» **Your task**
Rewrite every line of the listing below as a numbered list, skipping blank lines and omitting the pictures.

» **Data below**

########################################

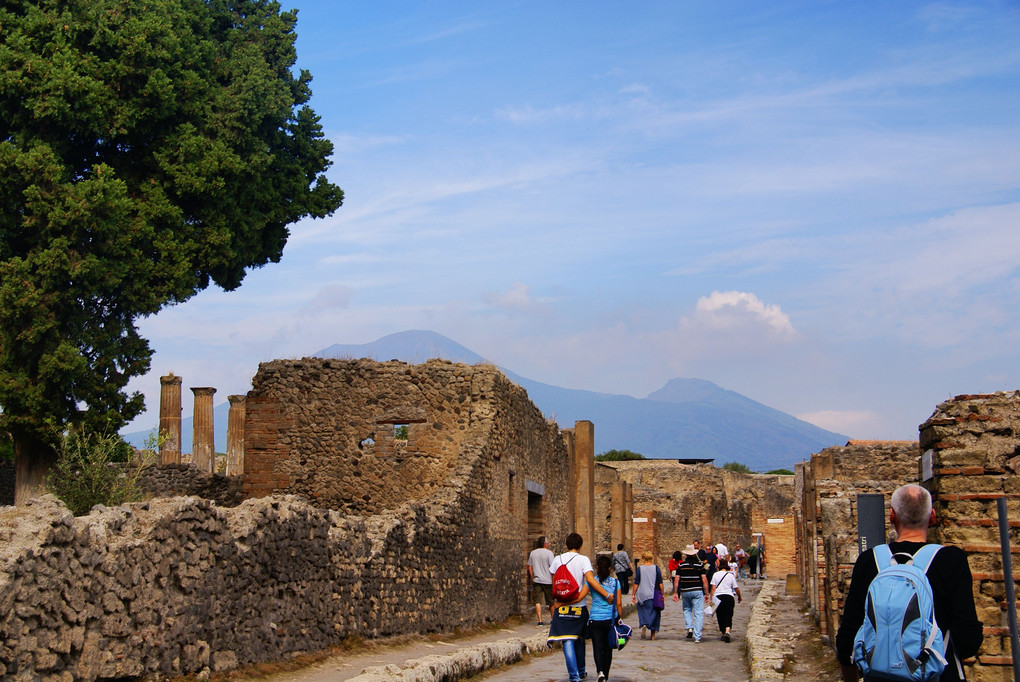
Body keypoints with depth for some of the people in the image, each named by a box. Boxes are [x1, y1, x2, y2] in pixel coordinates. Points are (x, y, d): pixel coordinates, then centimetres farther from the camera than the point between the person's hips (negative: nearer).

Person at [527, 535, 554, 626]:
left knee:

########################################

» **Finished exercise**
1. Body keypoints with depth for some of the people in the image, each named by a box. Boxes are [x1, y1, x2, y2] in pixel coordinates. Points are (x, y, d): pixel coordinates, then centimetres farther from the camera than the point between the person's hips (negative: nearer).
2. Person at [527, 535, 554, 626]:
3. left knee:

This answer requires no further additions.